Sunday 20 June 2021

Sexual Attraction and Orientation

As people pass from childhood into their teen years and beyond, their bodies develop and change. So do their emotions and feelings.

Adolescence Is a Time of Change

During the teen years, the hormonal and physical changes of puberty usually mean people start noticing an increase in sexual feelings. It's common to wonder and sometimes worry about new sexual feelings.

It takes time for many people to understand who they are and who they're becoming. Part of that involves better understanding of their own sexual feelings and who they are attracted to.

What Is Sexual Orientation?

Sexual orientation is the emotional, romantic, or sexual attraction that a person feels toward another person. There are several types of sexual orientation; for example:

  • Heterosexual. People who are heterosexual are romantically and physically attracted to members of the opposite sex: Heterosexual males are attracted to females, and heterosexual females are attracted to males. Heterosexuals are sometimes called "straight."
  • Homosexual. People who are homosexual are romantically and physically attracted to people of the same sex: Females who are attracted to other females are lesbian; males who are attracted to other males are often known as gay. (The term gay is sometimes used to describe homosexual individuals of either sex.)
  • Bisexual. People who are bisexual are romantically and physically attracted to members of both sexes.
  • Asexual. People who are asexual may not be interested in sex, but they still feel emotionally close to other people.

During the teen years, people often find themselves having sexual thoughts and attractions. For some, these feelings and thoughts can be intense and seem confusing. That can be especially true for people who have romantic or sexual thoughts about someone who is the same sex they are. "What does that mean," they might think. "Am I gay?"

Being interested in someone of the same sex does not necessarily mean that a person is gay — just as being interested in someone of the opposite sex doesn't mean a person is straight. It's common for teens to be attracted to or have sexual thoughts about people of the same sex and the opposite sex. It's one way of sorting through emerging sexual feelings.

Some people might go beyond just thinking about it and experiment with sexual experiences with people of their own sex or of the opposite sex. These experiences, by themselves, do not necessarily mean that a person is gay or straight.

The Importance of Talking

For people of all sexual orientations, learning about sex and relationships can be difficult. It can help to talk to someone about the confusing feelings that go with growing up — whether that someone is a parent or other family member, a close friend or sibling, or a school counselor.

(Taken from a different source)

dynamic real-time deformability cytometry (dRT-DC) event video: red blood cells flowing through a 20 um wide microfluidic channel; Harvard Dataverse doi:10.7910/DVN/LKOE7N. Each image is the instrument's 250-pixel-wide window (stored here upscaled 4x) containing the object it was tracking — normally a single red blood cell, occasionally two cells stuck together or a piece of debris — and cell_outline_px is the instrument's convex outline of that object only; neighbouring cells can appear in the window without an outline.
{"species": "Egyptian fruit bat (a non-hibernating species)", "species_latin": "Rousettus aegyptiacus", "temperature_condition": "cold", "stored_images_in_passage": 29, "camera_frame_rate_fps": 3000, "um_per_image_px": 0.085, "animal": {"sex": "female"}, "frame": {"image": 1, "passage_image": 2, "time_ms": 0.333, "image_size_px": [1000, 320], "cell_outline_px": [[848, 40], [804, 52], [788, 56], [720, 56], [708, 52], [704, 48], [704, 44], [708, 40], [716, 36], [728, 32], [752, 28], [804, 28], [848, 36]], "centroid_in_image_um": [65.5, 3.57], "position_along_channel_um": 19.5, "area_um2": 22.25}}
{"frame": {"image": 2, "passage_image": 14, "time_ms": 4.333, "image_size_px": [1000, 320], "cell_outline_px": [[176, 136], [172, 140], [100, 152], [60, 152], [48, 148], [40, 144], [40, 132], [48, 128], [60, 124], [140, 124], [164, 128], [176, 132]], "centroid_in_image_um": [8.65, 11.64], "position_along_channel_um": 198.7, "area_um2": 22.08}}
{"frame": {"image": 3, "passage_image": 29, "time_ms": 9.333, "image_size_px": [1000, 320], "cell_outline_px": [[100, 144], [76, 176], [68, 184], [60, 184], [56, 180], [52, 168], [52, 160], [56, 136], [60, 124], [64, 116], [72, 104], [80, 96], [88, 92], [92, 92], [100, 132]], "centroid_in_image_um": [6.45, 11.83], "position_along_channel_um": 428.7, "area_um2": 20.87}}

It's not always easy to find somebody to talk to. But many people find that confiding in someone they trust (even if they're not completely sure how that person will react) turns out to be a positive experience.

In many communities, youth groups can provide opportunities for LGBT teens to talk to others who are facing similar issues. Psychologists, psychiatrists, family doctors, and trained counselors can help them cope — confidentially and privately — with the difficult feelings that go with their developing sexuality. They also help people find ways to deal with any peer pressure, harassment, and bullying they might face.

Whether gay, straight, bisexual, or just not sure, almost everyone has questions about physically maturing and about sexual health — like if certain body changes are "normal," what's the right way to behave, or how to avoid sexually transmitted infections (STIs). It's important to find a doctor, nurse, counselor, or other knowledgeable adult to be able to discuss these issues with.

Is Masturbation Healthy?

Lots of people masturbate! Even if they don't talk about it, it’s common for people of any gender or age to do it. Even before puberty, children sometimes discover that touching their genitals feels good. If you have kids and notice them touching their genitals, let them know that masturbating is completely normal, but something they should do in private.

People masturbate for different reasons — it helps them relax, they want to understand their body better, they want to release sexual tension, or their partner isn’t around. But most people masturbate because it feels good. Many people think that masturbation is only something you do when you don’t have a sex partner. But both single people and people in relationships masturbate.  

Some people masturbate often, others rarely, and some people don’t masturbate at all. Different people masturbate in different ways, for different reasons. Masturbation is a totally personal decision, and there’s no “normal” way to go about it.

You may have heard some crazy things about masturbation being bad for you, like it makes you grow hair in weird places; it causes infertility; it shrinks your genitals; or once you start masturbating you’ll become addicted to it. None of that’s true. Masturbation isn’t unhealthy or bad for you at all. Masturbation can actually be good for your health, both mentally and physically. And it’s pretty much the safest sex out there.

Is it OK to masturbate if you’re in a relationship?

Definitely. Lots of people in relationships masturbate. Masturbating when you’re in a relationship doesn’t mean your partner isn’t satisfying you. It’s a great way to figure out what you like and what makes you have an orgasm. Then you can show or tell your partner what feels good. Talking about sex with your partner can make it more fun and can even make your relationship stronger. Some people masturbate at the same time as their partner. It’s a way to be sexual together without having any risk of STDs or pregnancy.